Il nota avec déception que la note était dactylographiée, et non pas manuscrite ; sans doute une correspondance officielle, et pas, hélas, un mot de Fiona. Quand il en eut commencé la lecture, il comprit qu’elle n’était même pas officielle. Elle n’émanait même pas d’un être humain. C’était une notification réexpédiée automatiquement par un appareillage qu’il avait lui-même mis en branle deux années plus tôt. Le corps du message était noyé dans un flot de documents, cartes, graphes, diagrammes et charabia techniques. Il tenait en ces mots :

ON A RETROUVÉ LE MANUEL ILLUSTRÉ

D’ÉDUCATION POUR JEUNES FILLES

L’accompagnait une carte animée en 3D de New Chusan, marquée d’un long trait rouge, partant d’une tour d’habitation plutôt miteuse des Territoires concédés, baptisée Enchantement, et contournant ensuite l’île selon une trajectoire erratique.

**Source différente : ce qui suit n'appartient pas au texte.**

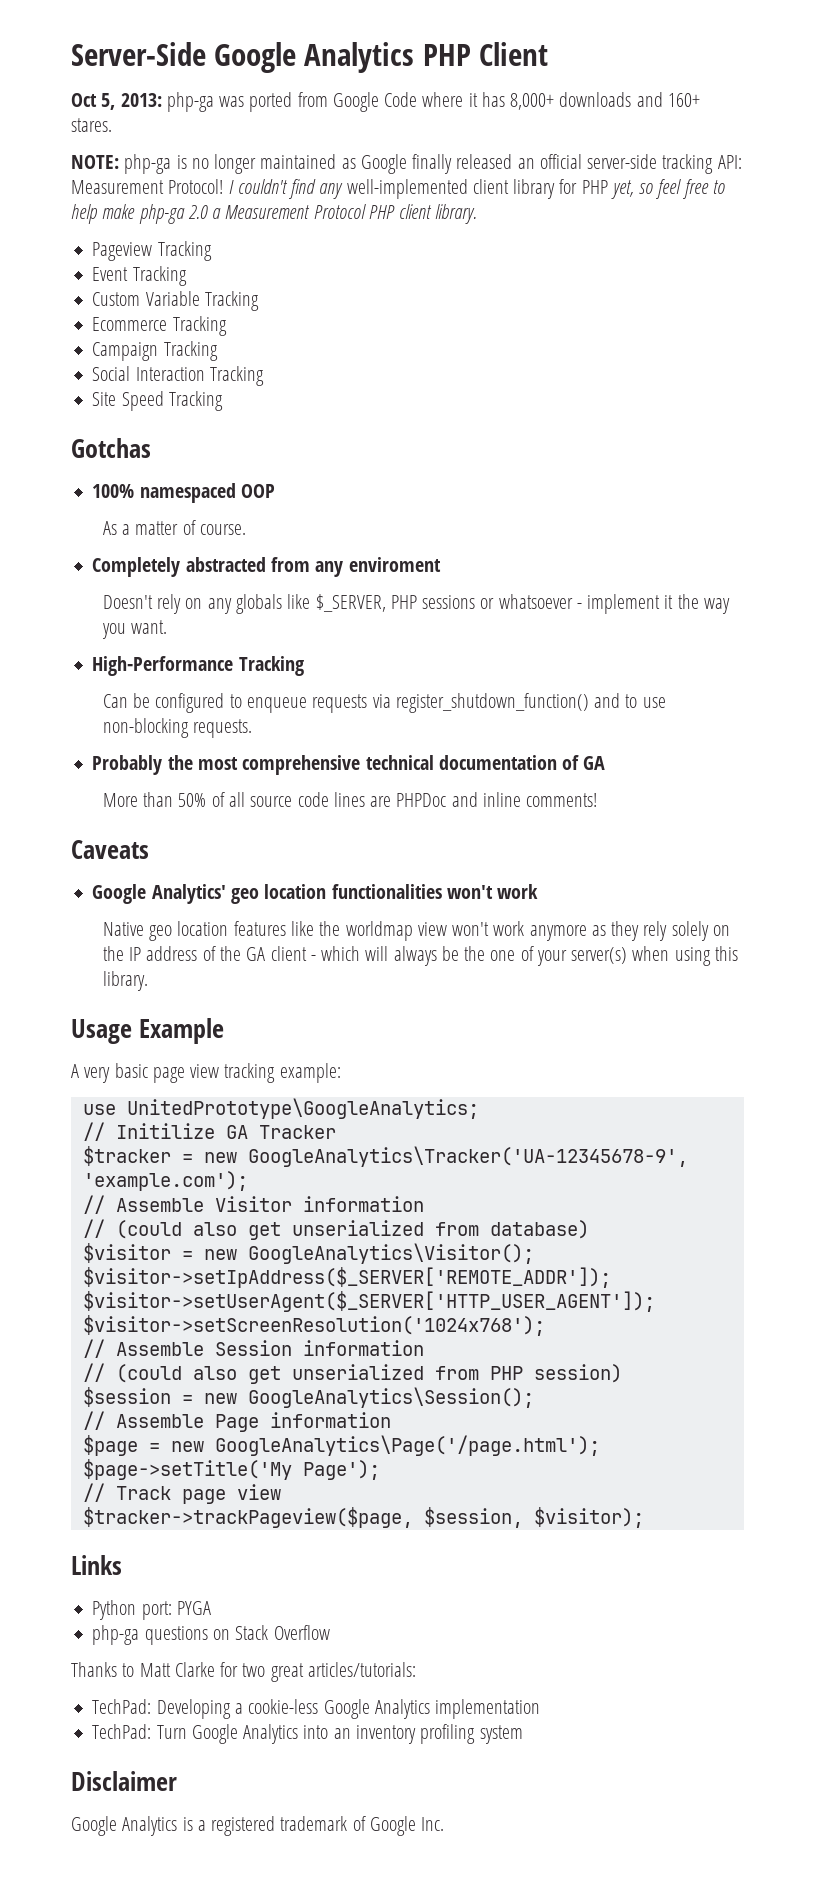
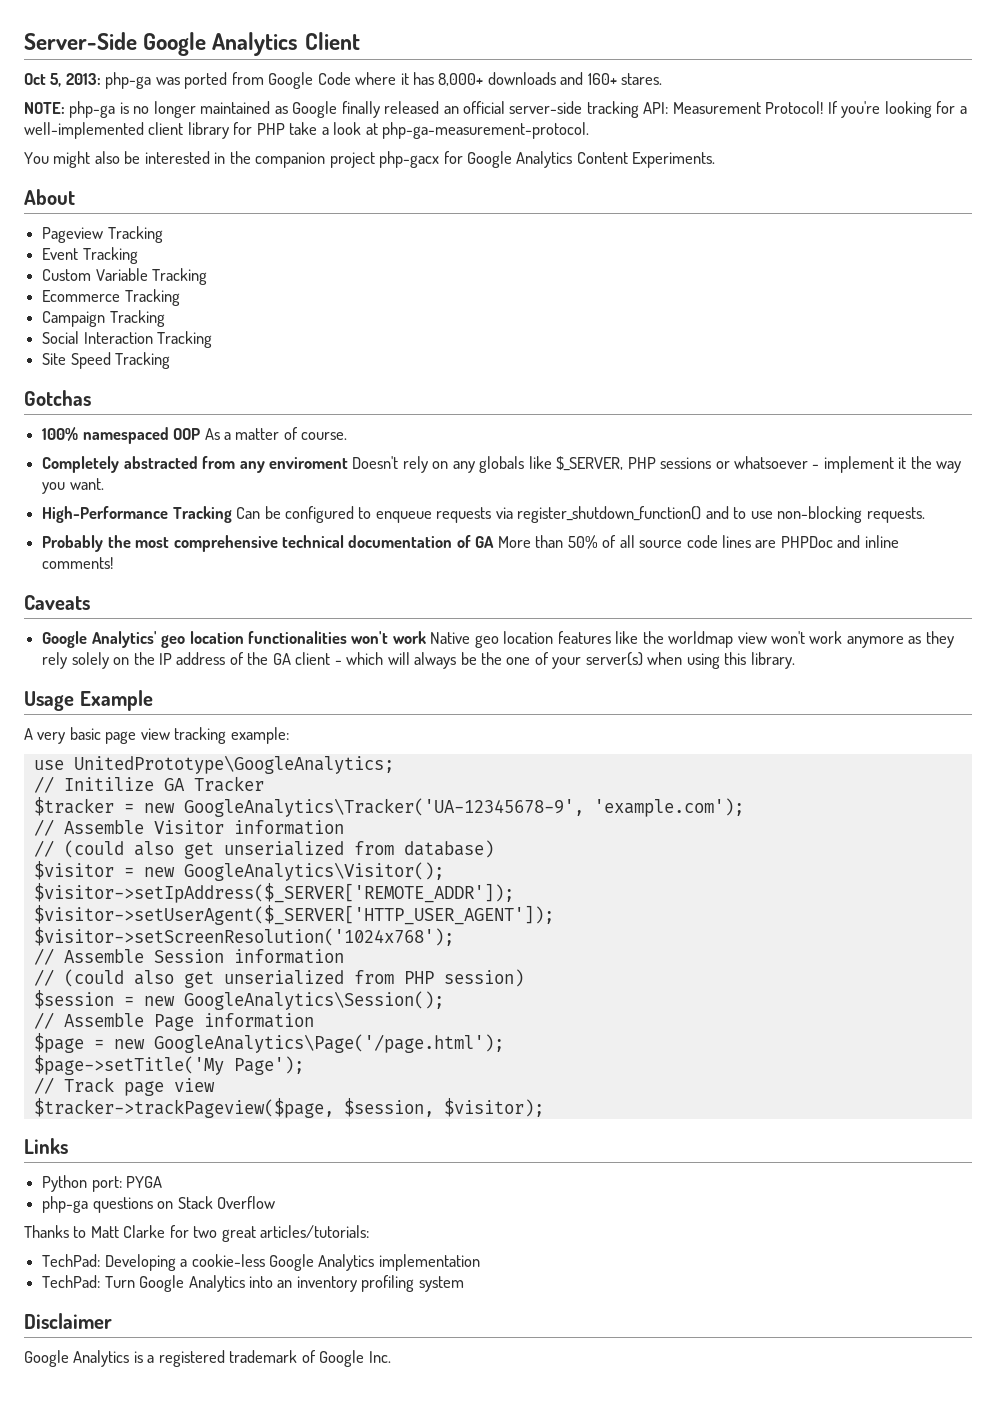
[422,44,471,66] PHP -> (299, 44) none
[228,179,344,199] I couldn't find any -> [827,101,967,118] If you're looking for a
[610,179,725,199] [71,204,478,224] yet, so feel free to help make php-ga 2.0 a Measurement Protocol PHP client library. -> [289,122,590,139] [24,151,716,168] [24,189,75,205] take a look at php-ga-measurement-protocol. // You might also be interested in the companion project php-gacx for Google Analytics Content Experiments. // About
(275, 491) // -> (201, 434) none
(441, 564) // -> (348, 463) none
(304, 666) // -> (232, 514) none
(606, 763) // -> (495, 542) none
(539, 891) // -> (426, 637) none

Hackworth rigola jusqu’à ce que ses voisins tambourinent à la cloison en lui demandant de se taire.

Nell et Harv en cavale dans les Territoires concédés ; rencontre avec une gousse de surveillance peu amène ; une révélation concernant le Manuel

Les Territoires concédés étaient par trop précieux pour laisser trop de place à la Nature, mais les géotects de l’Imperial Tectonics Limited avaient entendu dire que les arbres pouvaient épurer et rafraîchir l’atmosphère, c’est pourquoi ils avaient installé des ceintures vertes le long des frontières entre les secteurs. Dès leur première heure de liberté dans la rue, Nell avait avisé une de ces ceintures vertes, même si en fait elle semblait encore toute noire en cette heure matinale. Elle quitta Harv et courut dans sa direction, dévalant une rue qui n’était plus qu’un tunnel luminescent bardé d’enseignes médiatroniques. Harv se lança à sa poursuite ; il avait du mal à la suivre car il avait reçu une raclée plus sévère. Ils étaient à peu près les seuls dans la rue, en tout cas les seuls à se déplacer dans un but précis, raison pour laquelle les messages publicitaires les poursuivaient comme une meute de loups affamés, pour s’assurer qu’ils avaient bien compris qu’à utiliser tel ou tel ractif, tel ou tel produit, on leur garantissait d’avoir des relations sexuelles avec certaines jeunes personnes à la plastique d’une perfection irréaliste. Certaines affiches exposaient des arguments encore plus primaires, pratiquant la vente sexuelle directe. Les médiatrons de cette artère étaient d’une taille exceptionnelle, car ils étaient destinés à être clairement visibles depuis les landes, falaises, gradins et parcs résidentiels composant la clave de la Nouvelle-Atlantis, qui s’étageaient sur des kilomètres à flanc de coteau.